The Township only learned of this denial after Judge Brenner already entered the entry of default against the Township.


As such, Township Attorney Patrick F. Vargas has just now filed a motion to vacate the entry of default, so the Township can properly represent and defend itself.


Ms. Vargas wrote:


Rule 4:43-3 provides that a default will be vacated upon the showing of good cause. The good cause standard is a low threshold and any request to vacate a default should be viewed liberally. This requires the moving party to demonstrate excusable neglect for failing to timely answer the complaint and meritorious defense. See Bernhardt v. Alden Café.


Here, it is respectfully submitted that excusable neglect has been demonstrated. 


The Defendant timely provided its carrier with the complaint and assumed coverage would be handled through the same. It was not until after default was entered that the Township was advised that coverage was denied and it would have to retain its own counsel and incur its own costs for the defense.

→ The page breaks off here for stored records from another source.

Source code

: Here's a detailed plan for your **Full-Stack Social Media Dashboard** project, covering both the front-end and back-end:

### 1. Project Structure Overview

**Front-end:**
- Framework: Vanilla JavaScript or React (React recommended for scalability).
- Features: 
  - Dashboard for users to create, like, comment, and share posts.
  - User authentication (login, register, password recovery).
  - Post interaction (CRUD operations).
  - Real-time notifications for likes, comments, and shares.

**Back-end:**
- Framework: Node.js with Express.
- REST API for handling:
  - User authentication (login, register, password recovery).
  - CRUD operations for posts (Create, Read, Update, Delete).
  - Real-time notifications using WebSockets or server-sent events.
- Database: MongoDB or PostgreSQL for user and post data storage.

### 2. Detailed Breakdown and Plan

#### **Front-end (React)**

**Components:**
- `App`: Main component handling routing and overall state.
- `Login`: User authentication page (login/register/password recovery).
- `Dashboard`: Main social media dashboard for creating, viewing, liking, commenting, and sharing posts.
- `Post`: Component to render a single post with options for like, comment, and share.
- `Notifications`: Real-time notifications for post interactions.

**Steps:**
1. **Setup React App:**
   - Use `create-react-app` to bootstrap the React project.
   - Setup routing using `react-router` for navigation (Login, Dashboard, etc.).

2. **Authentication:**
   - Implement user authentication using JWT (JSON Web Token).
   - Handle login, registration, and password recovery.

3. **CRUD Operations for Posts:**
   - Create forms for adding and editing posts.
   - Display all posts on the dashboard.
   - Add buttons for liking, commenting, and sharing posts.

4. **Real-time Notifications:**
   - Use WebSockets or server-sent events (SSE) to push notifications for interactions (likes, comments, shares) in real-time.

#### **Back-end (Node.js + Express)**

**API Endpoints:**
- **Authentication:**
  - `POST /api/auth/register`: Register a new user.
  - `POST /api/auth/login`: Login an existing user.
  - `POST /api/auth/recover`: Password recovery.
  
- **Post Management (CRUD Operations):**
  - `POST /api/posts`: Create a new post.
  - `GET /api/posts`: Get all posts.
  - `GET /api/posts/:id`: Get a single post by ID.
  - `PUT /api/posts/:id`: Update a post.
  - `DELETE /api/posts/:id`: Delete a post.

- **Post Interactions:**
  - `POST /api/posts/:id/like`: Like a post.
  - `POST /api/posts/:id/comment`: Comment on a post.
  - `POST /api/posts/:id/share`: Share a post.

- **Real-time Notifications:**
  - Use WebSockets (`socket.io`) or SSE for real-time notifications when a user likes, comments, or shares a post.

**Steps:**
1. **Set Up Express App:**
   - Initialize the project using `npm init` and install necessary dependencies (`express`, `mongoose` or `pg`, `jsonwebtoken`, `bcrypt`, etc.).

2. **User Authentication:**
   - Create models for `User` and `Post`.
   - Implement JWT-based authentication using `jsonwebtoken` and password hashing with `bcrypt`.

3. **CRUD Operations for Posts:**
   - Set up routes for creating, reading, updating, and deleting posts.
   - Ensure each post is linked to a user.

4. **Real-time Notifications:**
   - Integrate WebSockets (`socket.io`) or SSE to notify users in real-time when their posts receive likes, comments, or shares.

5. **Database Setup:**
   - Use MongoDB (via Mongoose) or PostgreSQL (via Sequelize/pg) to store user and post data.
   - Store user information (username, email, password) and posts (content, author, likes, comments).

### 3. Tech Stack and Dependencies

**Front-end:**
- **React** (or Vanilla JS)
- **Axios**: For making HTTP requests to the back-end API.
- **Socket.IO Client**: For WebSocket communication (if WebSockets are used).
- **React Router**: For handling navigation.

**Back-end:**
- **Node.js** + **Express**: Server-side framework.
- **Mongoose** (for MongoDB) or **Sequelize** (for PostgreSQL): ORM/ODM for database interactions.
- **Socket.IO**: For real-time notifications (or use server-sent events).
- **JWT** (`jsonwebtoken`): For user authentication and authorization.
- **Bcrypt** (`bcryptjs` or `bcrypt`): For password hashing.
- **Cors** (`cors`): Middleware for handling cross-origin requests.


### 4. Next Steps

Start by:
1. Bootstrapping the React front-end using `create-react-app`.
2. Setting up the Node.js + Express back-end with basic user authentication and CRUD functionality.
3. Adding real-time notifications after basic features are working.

The Township through the undersigned thereafter immediately contacted Plaintiff’s counsel to request the default be vacated by way of a consent order to avoid this motion. All of which was done on the same date default was entered. 


There will furthermore be no prejudice to the Plaintiff should the default be vacated as default was entered less than 3 weeks ago.


The motion is returnable before Judge Brenner next Friday, January 5, 2024.